Expected Returns and Policy Inconsistency-Aware Offline Federated Deep Reinforcement Learning
Abstract
Offline Federated Deep Reinforcement Learning (FDRL) methods aggregate multiple client-side offline Deep Reinforcement Learning (DRL) models, each trained locally, to facilitate knowledge sharing while preserving privacy. Existing offline FDRL methods assign client weights during global aggregation using either simple averaging or Q-values, but they neglect the combined consideration of Q-values and policy inconsistency, the latter of which reflects the distributional discrepancy between the learned policy and the policy from offline data. This causes clients with no significant advantages in one aspect but obvious disadvantages in the other to disproportionately affect the global model, thereby degrading its capabilities in that aspect. During local training, clients in existing methods are compelled to fully adopt the global model, which negatively impacts clients when the global model is weak. To address these limitations, we propose a novel Federated Learning (FL) framework that can be seamlessly integrated into current offline FDRL approaches to improve their performance.
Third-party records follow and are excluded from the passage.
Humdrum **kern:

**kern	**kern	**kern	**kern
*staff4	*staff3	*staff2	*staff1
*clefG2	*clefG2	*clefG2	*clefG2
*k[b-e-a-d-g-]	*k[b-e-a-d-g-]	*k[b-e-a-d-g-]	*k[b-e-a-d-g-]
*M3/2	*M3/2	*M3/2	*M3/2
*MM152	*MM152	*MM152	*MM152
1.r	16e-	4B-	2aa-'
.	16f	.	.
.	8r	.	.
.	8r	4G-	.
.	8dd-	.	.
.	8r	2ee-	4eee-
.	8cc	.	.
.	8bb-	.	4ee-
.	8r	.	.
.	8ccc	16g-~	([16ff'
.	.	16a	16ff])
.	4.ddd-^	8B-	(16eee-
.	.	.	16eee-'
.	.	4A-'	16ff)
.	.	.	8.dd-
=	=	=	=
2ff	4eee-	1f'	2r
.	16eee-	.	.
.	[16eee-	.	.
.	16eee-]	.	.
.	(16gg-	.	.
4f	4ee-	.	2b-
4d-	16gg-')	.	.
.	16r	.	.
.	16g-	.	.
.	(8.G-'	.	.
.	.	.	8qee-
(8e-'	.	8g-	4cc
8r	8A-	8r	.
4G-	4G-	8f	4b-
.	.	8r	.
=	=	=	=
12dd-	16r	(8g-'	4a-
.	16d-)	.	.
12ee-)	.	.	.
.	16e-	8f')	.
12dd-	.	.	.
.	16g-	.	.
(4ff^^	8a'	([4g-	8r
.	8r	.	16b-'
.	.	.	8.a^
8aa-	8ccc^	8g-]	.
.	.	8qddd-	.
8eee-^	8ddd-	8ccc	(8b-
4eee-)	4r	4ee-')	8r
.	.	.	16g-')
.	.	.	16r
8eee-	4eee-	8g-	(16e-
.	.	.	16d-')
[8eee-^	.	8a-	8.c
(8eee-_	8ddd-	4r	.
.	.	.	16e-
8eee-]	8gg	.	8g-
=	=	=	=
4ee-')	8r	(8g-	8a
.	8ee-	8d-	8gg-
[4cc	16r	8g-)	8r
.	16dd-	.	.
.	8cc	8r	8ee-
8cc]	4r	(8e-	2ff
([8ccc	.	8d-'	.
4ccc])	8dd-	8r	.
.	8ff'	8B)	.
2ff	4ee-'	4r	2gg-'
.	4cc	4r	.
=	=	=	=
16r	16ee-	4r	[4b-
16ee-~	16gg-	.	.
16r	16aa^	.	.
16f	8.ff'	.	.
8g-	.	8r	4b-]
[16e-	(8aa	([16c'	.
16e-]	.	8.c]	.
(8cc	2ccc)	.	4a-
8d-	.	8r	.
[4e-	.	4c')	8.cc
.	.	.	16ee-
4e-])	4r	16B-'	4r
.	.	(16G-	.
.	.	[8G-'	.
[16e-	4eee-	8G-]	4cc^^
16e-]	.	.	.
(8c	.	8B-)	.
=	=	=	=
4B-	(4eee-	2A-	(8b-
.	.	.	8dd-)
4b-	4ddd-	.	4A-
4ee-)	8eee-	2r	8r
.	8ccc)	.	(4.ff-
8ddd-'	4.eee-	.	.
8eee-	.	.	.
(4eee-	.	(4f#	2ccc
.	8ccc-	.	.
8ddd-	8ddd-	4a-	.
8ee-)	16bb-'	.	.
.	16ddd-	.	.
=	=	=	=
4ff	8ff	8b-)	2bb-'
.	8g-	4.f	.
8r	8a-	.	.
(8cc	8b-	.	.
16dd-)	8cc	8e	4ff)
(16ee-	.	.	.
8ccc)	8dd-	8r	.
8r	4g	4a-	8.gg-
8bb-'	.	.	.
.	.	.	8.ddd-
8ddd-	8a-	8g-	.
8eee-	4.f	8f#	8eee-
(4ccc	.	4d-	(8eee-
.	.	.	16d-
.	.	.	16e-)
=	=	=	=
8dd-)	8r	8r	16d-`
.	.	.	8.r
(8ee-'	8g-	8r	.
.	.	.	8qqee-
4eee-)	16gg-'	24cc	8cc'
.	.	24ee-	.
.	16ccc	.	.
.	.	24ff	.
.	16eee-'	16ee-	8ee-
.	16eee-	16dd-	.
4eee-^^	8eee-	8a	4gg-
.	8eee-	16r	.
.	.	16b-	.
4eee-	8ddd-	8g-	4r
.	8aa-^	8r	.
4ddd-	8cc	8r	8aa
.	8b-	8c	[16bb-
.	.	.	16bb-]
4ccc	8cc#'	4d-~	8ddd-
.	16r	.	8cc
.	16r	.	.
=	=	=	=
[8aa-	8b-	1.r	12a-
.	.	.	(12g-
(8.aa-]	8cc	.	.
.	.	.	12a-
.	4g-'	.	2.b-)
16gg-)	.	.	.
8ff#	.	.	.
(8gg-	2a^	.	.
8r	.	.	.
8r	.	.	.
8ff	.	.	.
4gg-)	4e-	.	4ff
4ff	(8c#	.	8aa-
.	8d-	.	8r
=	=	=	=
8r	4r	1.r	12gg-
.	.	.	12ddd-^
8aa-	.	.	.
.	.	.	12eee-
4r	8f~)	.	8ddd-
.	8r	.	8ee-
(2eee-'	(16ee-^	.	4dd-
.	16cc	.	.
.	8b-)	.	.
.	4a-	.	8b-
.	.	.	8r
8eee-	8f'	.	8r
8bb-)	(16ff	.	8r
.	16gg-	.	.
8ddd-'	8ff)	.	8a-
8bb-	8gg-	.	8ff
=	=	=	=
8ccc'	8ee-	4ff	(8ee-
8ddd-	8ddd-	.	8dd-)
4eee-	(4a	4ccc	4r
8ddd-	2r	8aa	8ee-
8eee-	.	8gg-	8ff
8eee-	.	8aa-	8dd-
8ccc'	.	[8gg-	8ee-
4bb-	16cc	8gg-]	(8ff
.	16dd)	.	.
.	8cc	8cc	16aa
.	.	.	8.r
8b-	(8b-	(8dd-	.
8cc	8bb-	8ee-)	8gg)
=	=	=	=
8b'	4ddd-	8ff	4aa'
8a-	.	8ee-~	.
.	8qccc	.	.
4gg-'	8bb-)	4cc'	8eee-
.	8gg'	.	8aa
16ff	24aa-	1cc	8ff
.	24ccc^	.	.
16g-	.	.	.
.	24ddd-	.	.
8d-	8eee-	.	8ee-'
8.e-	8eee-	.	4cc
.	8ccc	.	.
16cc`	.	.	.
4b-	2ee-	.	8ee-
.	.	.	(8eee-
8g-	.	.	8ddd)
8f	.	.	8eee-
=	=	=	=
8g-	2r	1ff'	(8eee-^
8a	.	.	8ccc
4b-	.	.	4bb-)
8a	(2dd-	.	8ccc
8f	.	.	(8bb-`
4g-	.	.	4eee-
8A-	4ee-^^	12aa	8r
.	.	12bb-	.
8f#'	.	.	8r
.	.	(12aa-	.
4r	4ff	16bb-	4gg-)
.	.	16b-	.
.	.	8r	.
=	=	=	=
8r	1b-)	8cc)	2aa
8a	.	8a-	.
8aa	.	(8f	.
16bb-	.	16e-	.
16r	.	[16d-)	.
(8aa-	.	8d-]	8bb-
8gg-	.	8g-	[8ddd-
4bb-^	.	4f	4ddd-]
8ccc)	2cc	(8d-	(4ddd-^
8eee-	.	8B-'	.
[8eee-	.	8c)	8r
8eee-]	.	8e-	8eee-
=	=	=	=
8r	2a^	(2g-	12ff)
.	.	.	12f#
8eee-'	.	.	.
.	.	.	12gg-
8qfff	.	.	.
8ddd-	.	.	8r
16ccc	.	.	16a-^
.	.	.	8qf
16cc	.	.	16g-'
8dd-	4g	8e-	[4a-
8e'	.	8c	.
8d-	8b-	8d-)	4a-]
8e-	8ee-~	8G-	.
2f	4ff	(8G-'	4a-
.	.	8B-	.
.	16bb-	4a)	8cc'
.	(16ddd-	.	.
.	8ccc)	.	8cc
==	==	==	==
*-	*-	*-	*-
Our method considers both policy inconsistency and Q-values to determine the weights of client models, with the latter adjusted by a scaling factor to avoid significant numerical discrepancies with the former. The aggregated global model is then distributed to clients to facilitate their learning from the global model. The impact of the global model on the local models is reduced when a client's model performance exceeds that of the global model, thereby mitigating the influence of a weaker global model. Experiments on the Datasets for Deep Data-Driven Reinforcement Learning (D4RL) demonstrate that our method enhances six state-of-the-art (SOTA) offline FDRL methods in terms of return and D4RL score.